[Extracted records]
========================

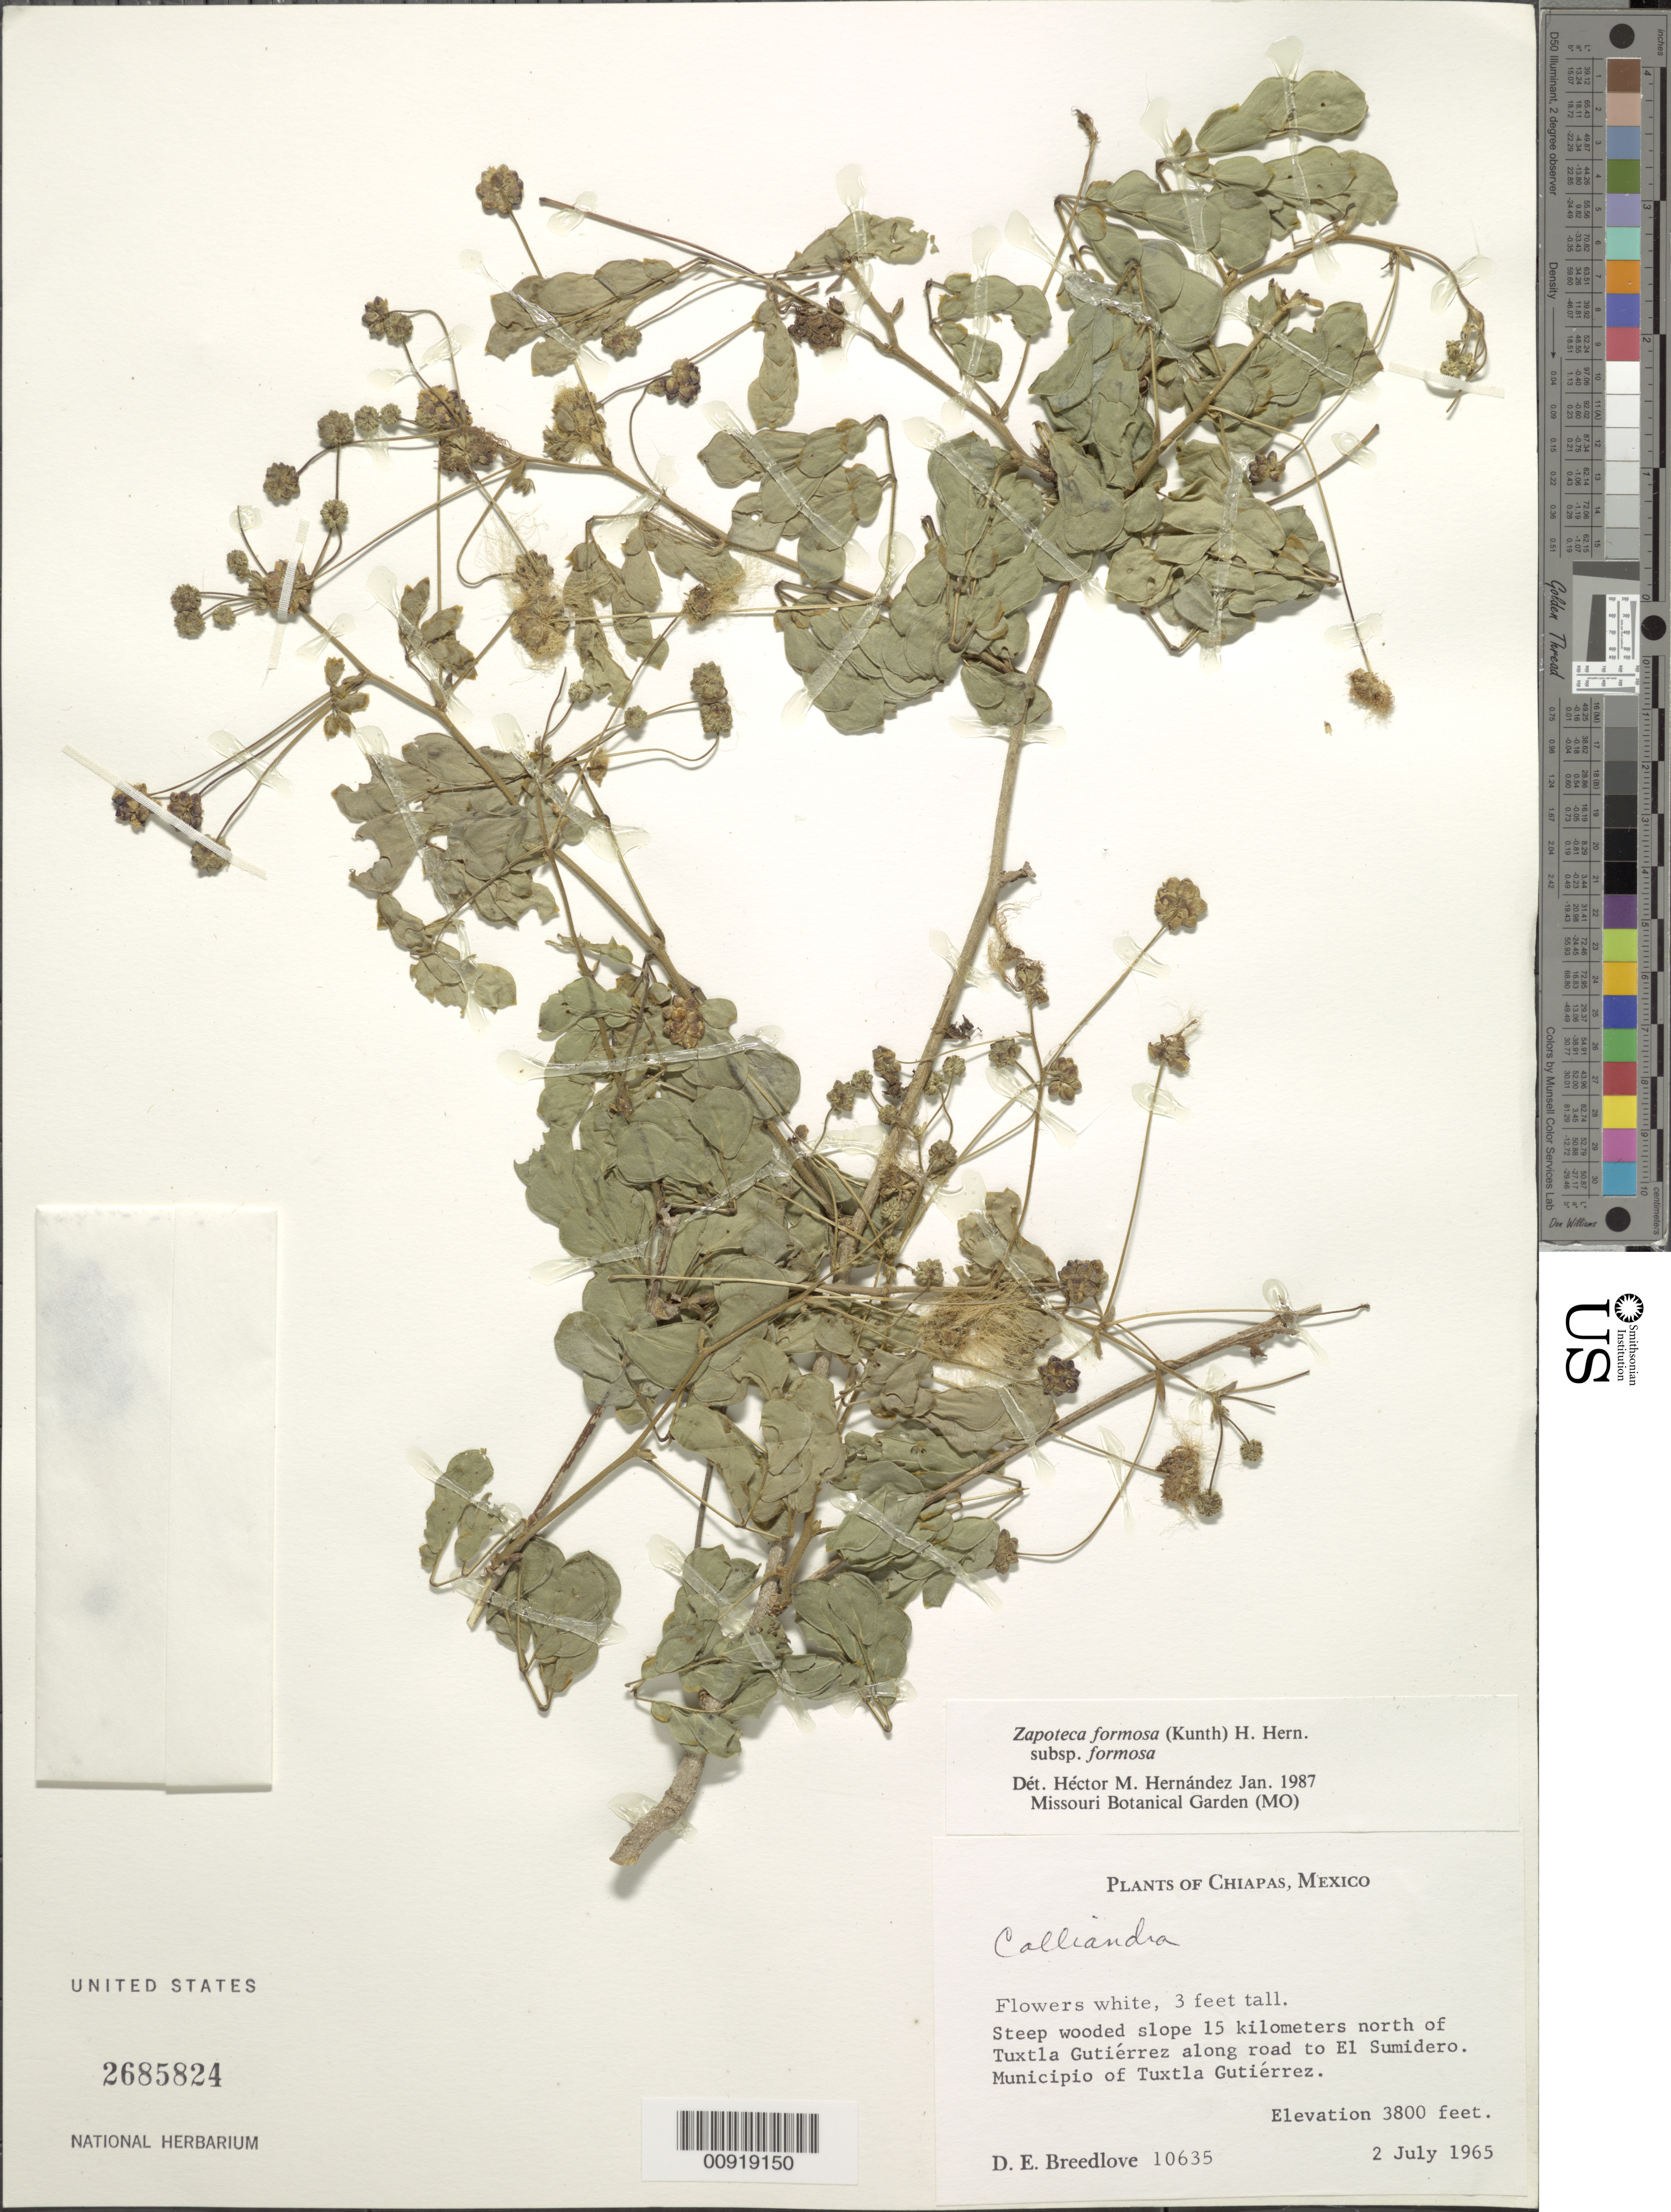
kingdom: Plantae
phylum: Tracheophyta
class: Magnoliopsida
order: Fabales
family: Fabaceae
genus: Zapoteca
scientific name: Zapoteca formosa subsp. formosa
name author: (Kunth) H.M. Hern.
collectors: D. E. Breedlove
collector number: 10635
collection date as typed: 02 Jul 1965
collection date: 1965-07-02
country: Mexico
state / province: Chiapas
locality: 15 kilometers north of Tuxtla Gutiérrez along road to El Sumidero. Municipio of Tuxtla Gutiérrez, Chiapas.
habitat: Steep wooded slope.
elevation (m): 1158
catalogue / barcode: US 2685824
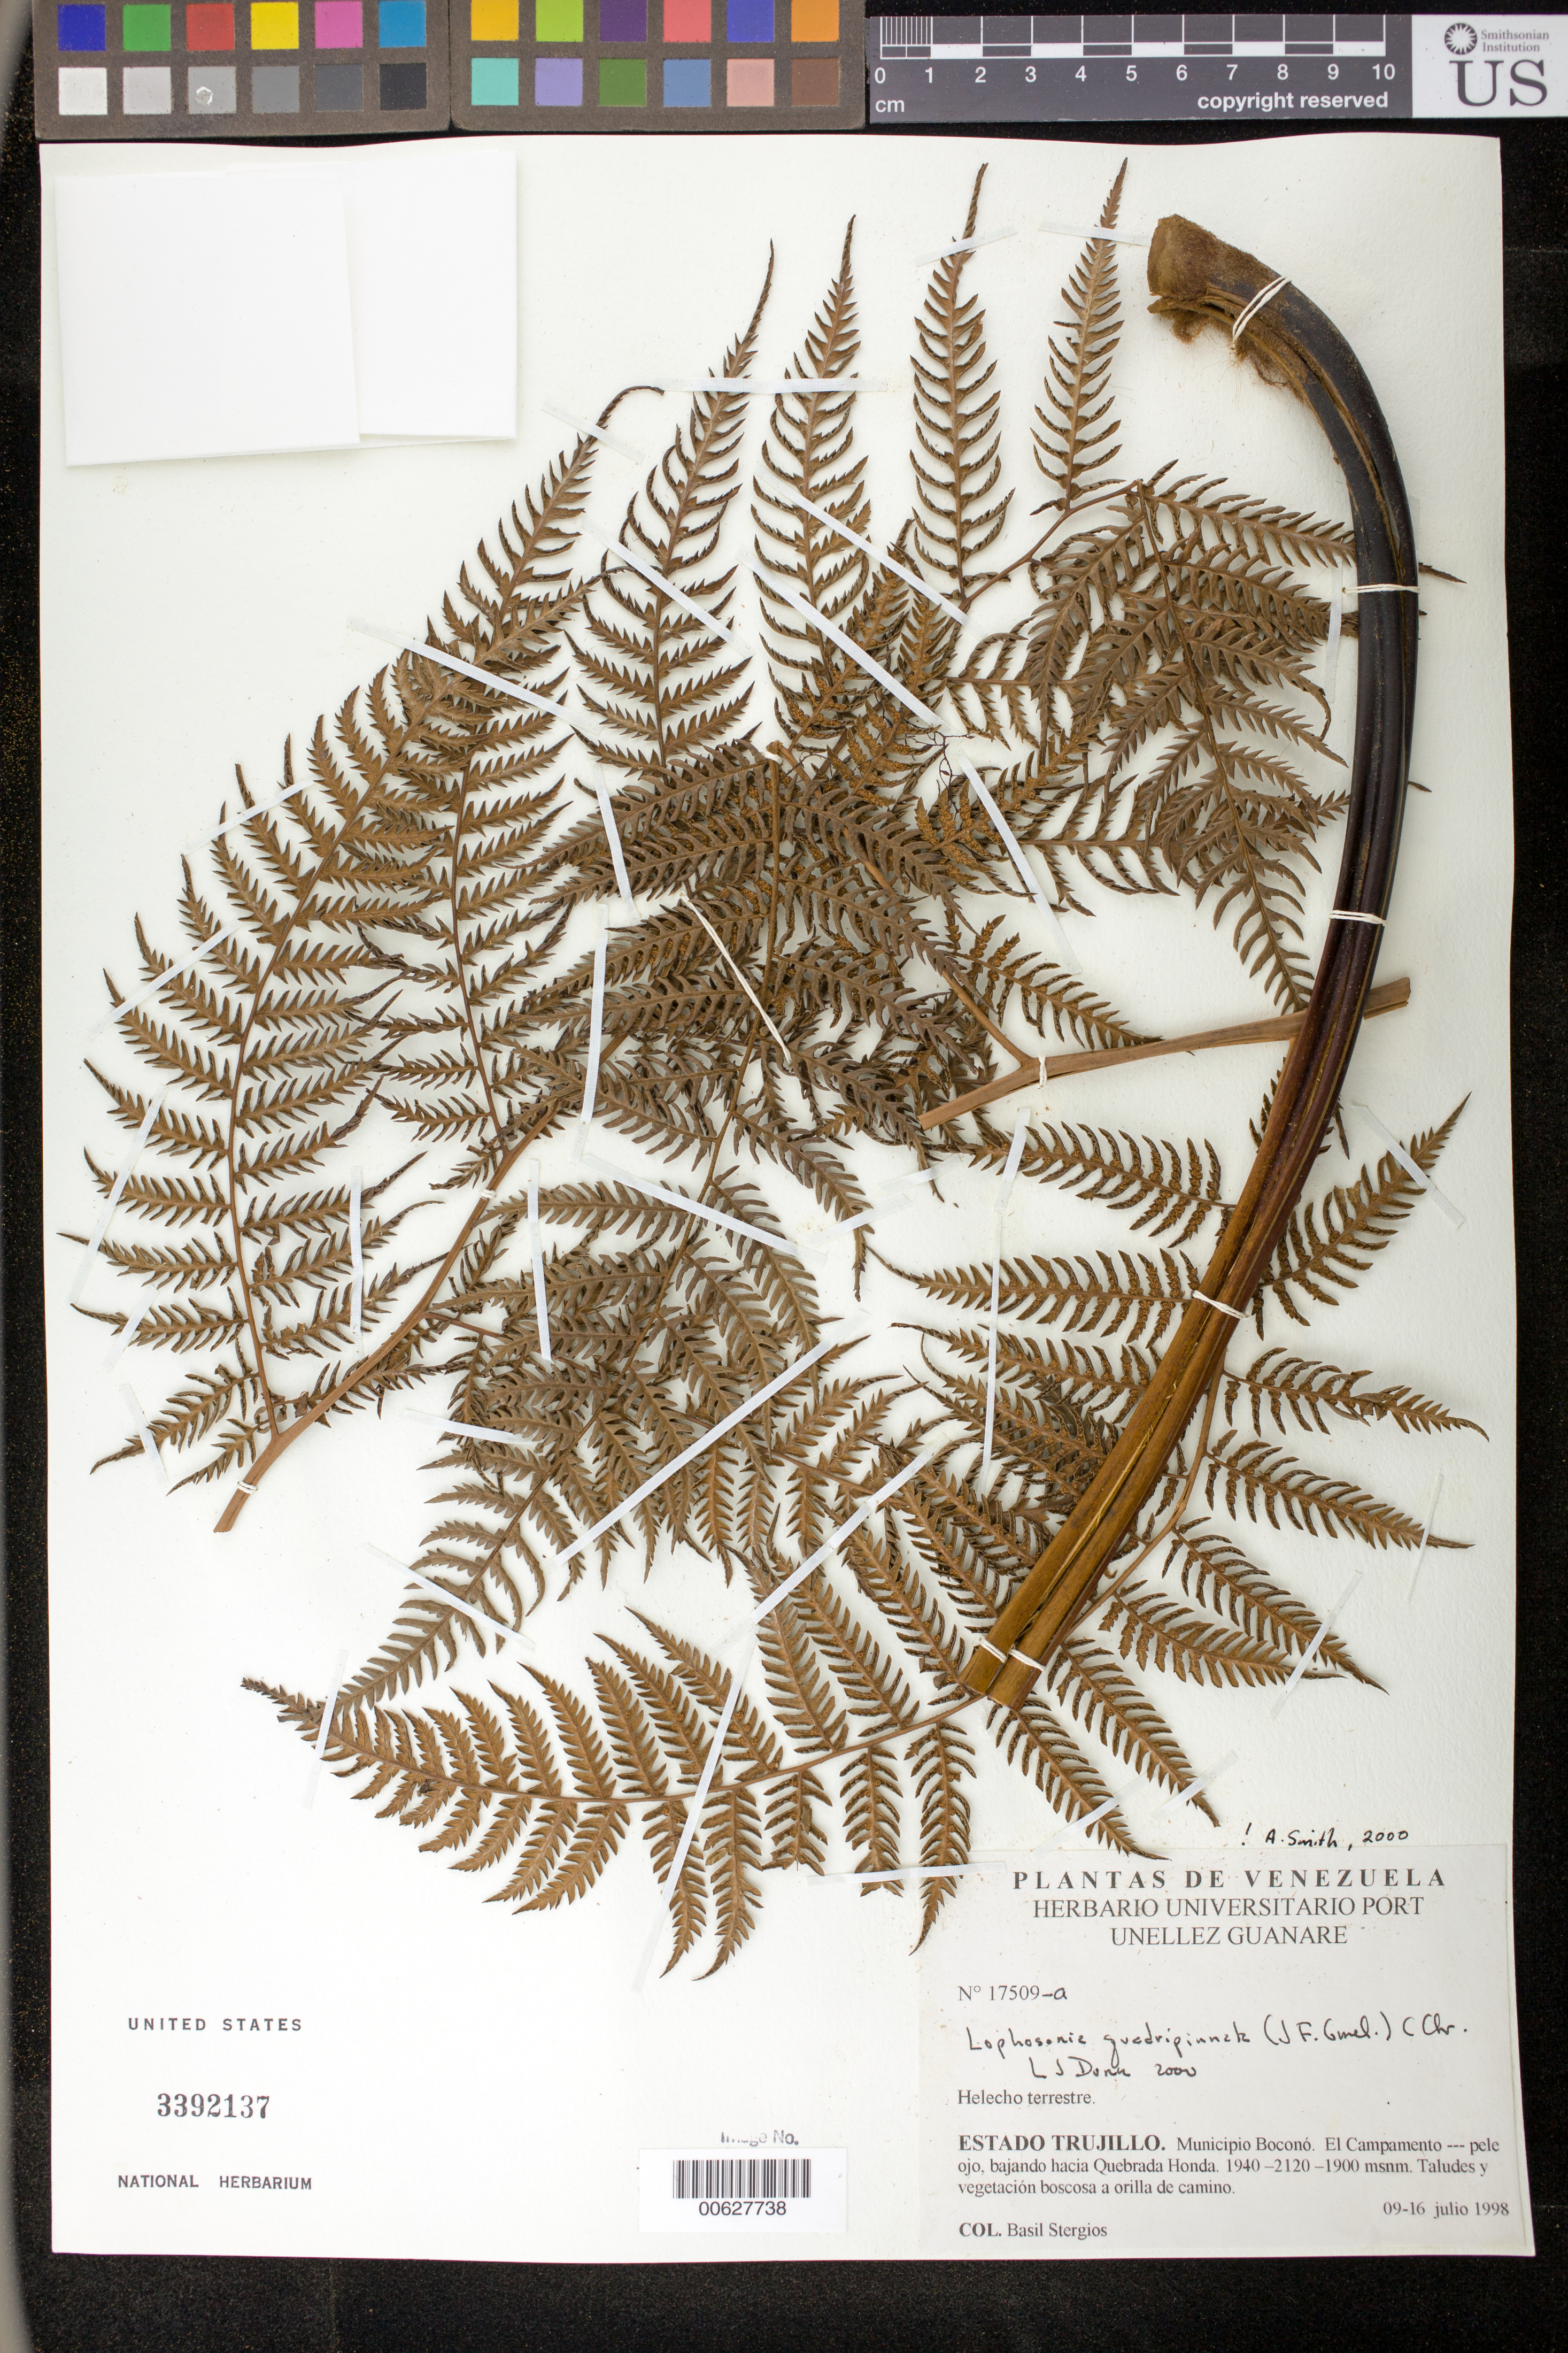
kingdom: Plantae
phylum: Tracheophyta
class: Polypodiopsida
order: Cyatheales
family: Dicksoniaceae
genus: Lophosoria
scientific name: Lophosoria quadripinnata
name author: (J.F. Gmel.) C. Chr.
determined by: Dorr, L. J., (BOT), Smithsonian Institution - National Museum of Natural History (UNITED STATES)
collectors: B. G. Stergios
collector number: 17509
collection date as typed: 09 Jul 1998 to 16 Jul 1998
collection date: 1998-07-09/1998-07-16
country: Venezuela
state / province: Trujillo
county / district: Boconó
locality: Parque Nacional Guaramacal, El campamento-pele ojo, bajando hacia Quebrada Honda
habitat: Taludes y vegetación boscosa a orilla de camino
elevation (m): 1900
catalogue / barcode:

========================

§ WHAT YOU ARE ASKED TO DO: Render every line of the material above as a JSON list of strings, one string per line, skipping blank lines and omitting the pictures.

§ RESPONSE FOR THIS EXERCISE:
[
  "kingdom: Plantae",
  "phylum: Tracheophyta",
  "class: Magnoliopsida",
  "order: Fabales",
  "family: Fabaceae",
  "genus: Zapoteca",
  "scientific name: Zapoteca formosa subsp. formosa",
  "name author: (Kunth) H.M. Hern.",
  "collectors: D. E. Breedlove",
  "collector number: 10635",
  "collection date as typed: 02 Jul 1965",
  "collection date: 1965-07-02",
  "country: Mexico",
  "state / province: Chiapas",
  "locality: 15 kilometers north of Tuxtla Gutiérrez along road to El Sumidero. Municipio of Tuxtla Gutiérrez, Chiapas.",
  "habitat: Steep wooded slope.",
  "elevation (m): 1158",
  "catalogue / barcode: US 2685824",
  "kingdom: Plantae",
  "phylum: Tracheophyta",
  "class: Polypodiopsida",
  "order: Cyatheales",
  "family: Dicksoniaceae",
  "genus: Lophosoria",
  "scientific name: Lophosoria quadripinnata",
  "name author: (J.F. Gmel.) C. Chr.",
  "determined by: Dorr, L. J., (BOT), Smithsonian Institution - National Museum of Natural History (UNITED STATES)",
  "collectors: B. G. Stergios",
  "collector number: 17509",
  "collection date as typed: 09 Jul 1998 to 16 Jul 1998",
  "collection date: 1998-07-09/1998-07-16",
  "country: Venezuela",
  "state / province: Trujillo",
  "county / district: Boconó",
  "locality: Parque Nacional Guaramacal, El campamento-pele ojo, bajando hacia Quebrada Honda",
  "habitat: Taludes y vegetación boscosa a orilla de camino",
  "elevation (m): 1900",
  "catalogue / barcode:"
]